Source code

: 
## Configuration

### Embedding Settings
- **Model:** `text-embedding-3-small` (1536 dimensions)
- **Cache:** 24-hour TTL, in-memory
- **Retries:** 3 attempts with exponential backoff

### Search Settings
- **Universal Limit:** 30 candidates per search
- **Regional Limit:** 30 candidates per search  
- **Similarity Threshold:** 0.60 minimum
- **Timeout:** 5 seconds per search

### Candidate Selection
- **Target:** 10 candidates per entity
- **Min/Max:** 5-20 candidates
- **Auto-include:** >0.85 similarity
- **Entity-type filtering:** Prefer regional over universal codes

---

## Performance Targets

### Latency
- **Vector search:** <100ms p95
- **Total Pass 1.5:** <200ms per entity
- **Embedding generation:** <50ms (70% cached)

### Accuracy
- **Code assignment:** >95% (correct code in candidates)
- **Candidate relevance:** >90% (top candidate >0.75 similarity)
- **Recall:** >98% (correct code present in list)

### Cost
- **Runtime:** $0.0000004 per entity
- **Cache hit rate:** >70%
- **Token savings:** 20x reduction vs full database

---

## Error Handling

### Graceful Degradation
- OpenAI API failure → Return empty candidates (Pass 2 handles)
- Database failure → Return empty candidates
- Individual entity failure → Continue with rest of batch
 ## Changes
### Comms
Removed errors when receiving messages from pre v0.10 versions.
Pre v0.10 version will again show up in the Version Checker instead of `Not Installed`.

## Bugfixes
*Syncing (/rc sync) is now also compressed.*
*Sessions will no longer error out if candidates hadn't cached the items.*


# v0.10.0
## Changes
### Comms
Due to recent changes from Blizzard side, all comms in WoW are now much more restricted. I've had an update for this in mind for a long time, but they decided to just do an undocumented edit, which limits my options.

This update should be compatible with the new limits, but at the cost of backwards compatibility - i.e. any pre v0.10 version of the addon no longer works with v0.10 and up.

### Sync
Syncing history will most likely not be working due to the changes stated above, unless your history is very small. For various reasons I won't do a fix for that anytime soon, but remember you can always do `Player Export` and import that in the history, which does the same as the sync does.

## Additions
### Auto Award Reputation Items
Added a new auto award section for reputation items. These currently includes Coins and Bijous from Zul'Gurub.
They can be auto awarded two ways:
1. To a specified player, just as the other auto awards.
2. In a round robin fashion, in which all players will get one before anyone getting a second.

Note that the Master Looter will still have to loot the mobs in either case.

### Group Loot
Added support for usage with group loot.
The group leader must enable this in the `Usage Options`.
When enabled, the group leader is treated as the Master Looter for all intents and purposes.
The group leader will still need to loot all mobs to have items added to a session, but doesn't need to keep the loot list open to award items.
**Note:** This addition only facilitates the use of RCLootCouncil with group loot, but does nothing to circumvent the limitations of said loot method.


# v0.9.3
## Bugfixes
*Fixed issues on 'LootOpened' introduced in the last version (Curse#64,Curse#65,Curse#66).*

§ **Work item**: Both the line containing "- **Target:** 10 candidates per entity" and the line containing "cached the items.*" belong in the answer. Print them and every line above that falls between them exactly, and no others.

§ **Answer below**:
- **Target:** 10 candidates per entity
- **Min/Max:** 5-20 candidates
- **Auto-include:** >0.85 similarity
- **Entity-type filtering:** Prefer regional over universal codes

---

## Performance Targets

### Latency
- **Vector search:** <100ms p95
- **Total Pass 1.5:** <200ms per entity
- **Embedding generation:** <50ms (70% cached)

### Accuracy
- **Code assignment:** >95% (correct code in candidates)
- **Candidate relevance:** >90% (top candidate >0.75 similarity)
- **Recall:** >98% (correct code present in list)

### Cost
- **Runtime:** $0.0000004 per entity
- **Cache hit rate:** >70%
- **Token savings:** 20x reduction vs full database

---

## Error Handling

### Graceful Degradation
- OpenAI API failure → Return empty candidates (Pass 2 handles)
- Database failure → Return empty candidates
- Individual entity failure → Continue with rest of batch
 ## Changes
### Comms
Removed errors when receiving messages from pre v0.10 versions.
Pre v0.10 version will again show up in the Version Checker instead of `Not Installed`.

## Bugfixes
*Syncing (/rc sync) is now also compressed.*
*Sessions will no longer error out if candidates hadn't cached the items.*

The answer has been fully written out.